Der Bierdeckel ist offenbar bei der Politik angekommen. Mit der Aktion „Wer bestellt, bezahlt!“ wollte das Bündnis „Für die Würde unserer Städte“ Druck auf Bund und Land machen, bevor das Bundeskabinett sich am Mittwoch (10.7.) mit den armen, hochverschuldeten Städten befasste. Wittens Kämmerer Matthias Kleinschmidt spricht danach von einem „Durchbruch“.

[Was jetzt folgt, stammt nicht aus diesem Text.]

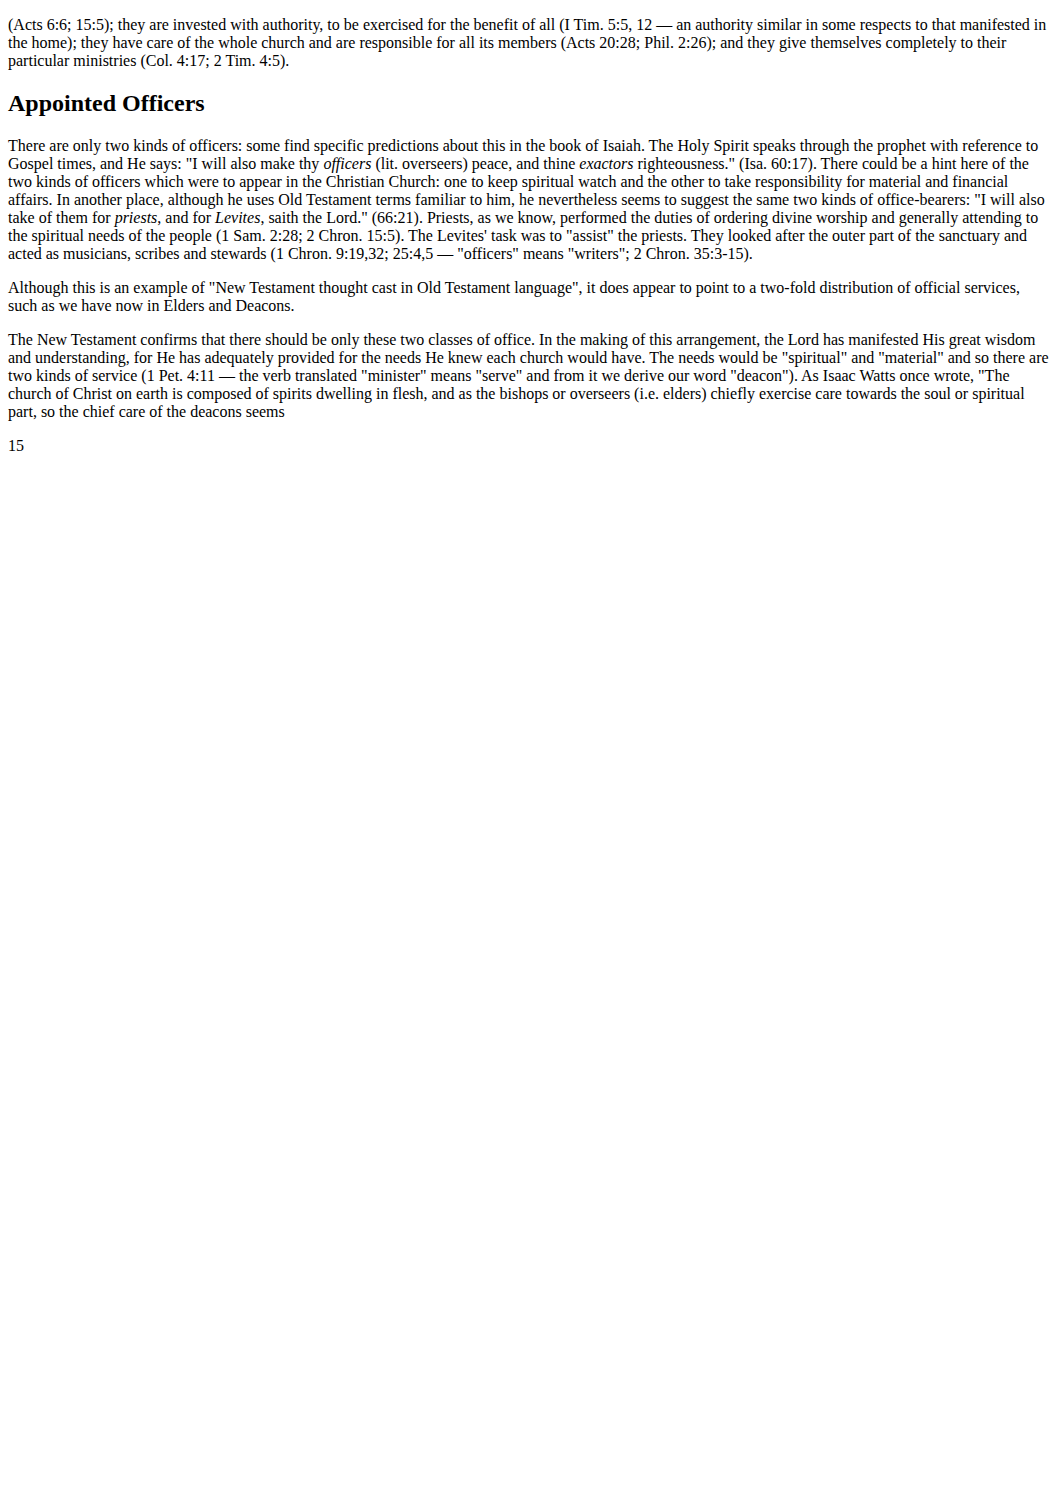(Acts 6:6; 15:5); they are invested with authority, to be exercised for the benefit of all (I Tim. 5:5, 12 — an authority similar in some respects to that manifested in the home); they have care of the whole church and are responsible for all its members (Acts 20:28; Phil. 2:26); and they give themselves completely to their particular ministries (Col. 4:17; 2 Tim. 4:5).
Appointed Officers
There are only two kinds of officers: some find specific predictions about this in the book of Isaiah. The Holy Spirit speaks through the prophet with reference to Gospel times, and He says: "I will also make thy officers (lit. overseers) peace, and thine exactors righteousness." (Isa. 60:17). There could be a hint here of the two kinds of officers which were to appear in the Christian Church: one to keep spiritual watch and the other to take responsibility for material and financial affairs. In another place, although he uses Old Testament terms familiar to him, he nevertheless seems to suggest the same two kinds of office-bearers: "I will also take of them for priests, and for Levites, saith the Lord." (66:21). Priests, as we know, performed the duties of ordering divine worship and generally attending to the spiritual needs of the people (1 Sam. 2:28; 2 Chron. 15:5). The Levites' task was to "assist" the priests. They looked after the outer part of the sanctuary and acted as musicians, scribes and stewards (1 Chron. 9:19,32; 25:4,5 — "officers" means "writers"; 2 Chron. 35:3-15).
Although this is an example of "New Testament thought cast in Old Testament language", it does appear to point to a two-fold distribution of official services, such as we have now in Elders and Deacons.
The New Testament confirms that there should be only these two classes of office. In the making of this arrangement, the Lord has manifested His great wisdom and understanding, for He has adequately provided for the needs He knew each church would have. The needs would be "spiritual" and "material" and so there are two kinds of service (1 Pet. 4:11 — the verb translated "minister" means "serve" and from it we derive our word "deacon"). As Isaac Watts once wrote, "The church of Christ on earth is composed of spirits dwelling in flesh, and as the bishops or overseers (i.e. elders) chiefly exercise care towards the soul or spiritual part, so the chief care of the deacons seems
15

Das Bündnis von 70 deutschen Kommunen in Not, darunter Witten und Nachbargemeinden wie Hattingen, fordert gerade eine Lösung des Altschuldenproblems. Allein Witten steht mit rund 350 Millionen Euro in der Kreide. Ob es nun in den Genuss von Bundes- und Landesmitteln kommt, die nach ersten Informationen den 2000 ärmsten Kommunen zugute kommen sollen, ist offiziell zwar noch nicht bestätigt. Der Kämmerer geht aber davon aus, dass Witten dabei ist – bei 3500 Euro Kassenkrediten pro Kopf.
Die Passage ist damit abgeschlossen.